A Hierarchical Tree is normally made after computing a distance matrix between all the leaves of the tree (btw this is done for all the levels of the tree, one distance matrix per level.) In your case that would mean to compute the distance matrix between all your columns considered as points being represented in a 250.000 dimensional space.

Please have a look at the definition of what is the "Curse of Dimensionality" at the following link (Wikipedia: http://en.wikipedia.org/wiki/Curse_of_dimensionality). In essence, what the Curse of dimensionality says is that it doesn't make sense to compute distances in a very high dimensional space (which is your case.) The Tree you will get won't make much sense.

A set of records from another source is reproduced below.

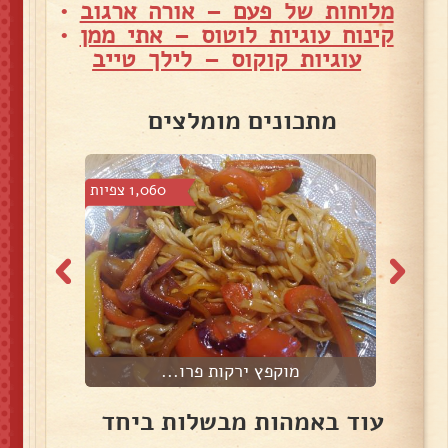
מלוחות של פעם – אורה ארגוב
•
קינוח עוגיות לוטוס – אתי ממן
•
עוגיות קוקוס – לילך טייב
מתכונים מומלצים
צפיות
1,060 צפיות
מוקפץ ירקות פרו...
עוד באמהות מבשלות ביחד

If you want to implement Aaron's suggestion (which for me is perfectly right), you will need first to reduce the dimensionality of your columns to a reasonable size while preserving the underlying relationship between columns. My suggestion is to do a K-means clustering of your data (with for instance K=1000) before transposing the table. Then you need to convert the k-means vectors into a table (of 1000 rows x # columns), transpose this table (# columns x 1000 rows) and eventually achieve the Hierarchical Clustering on the transposed table of K-mean vectors. If clustering your 250000 data into 1000 clusters by k-means makes sense, then you should get a pretty nice tree representing the hierarchical organization of your initial columns.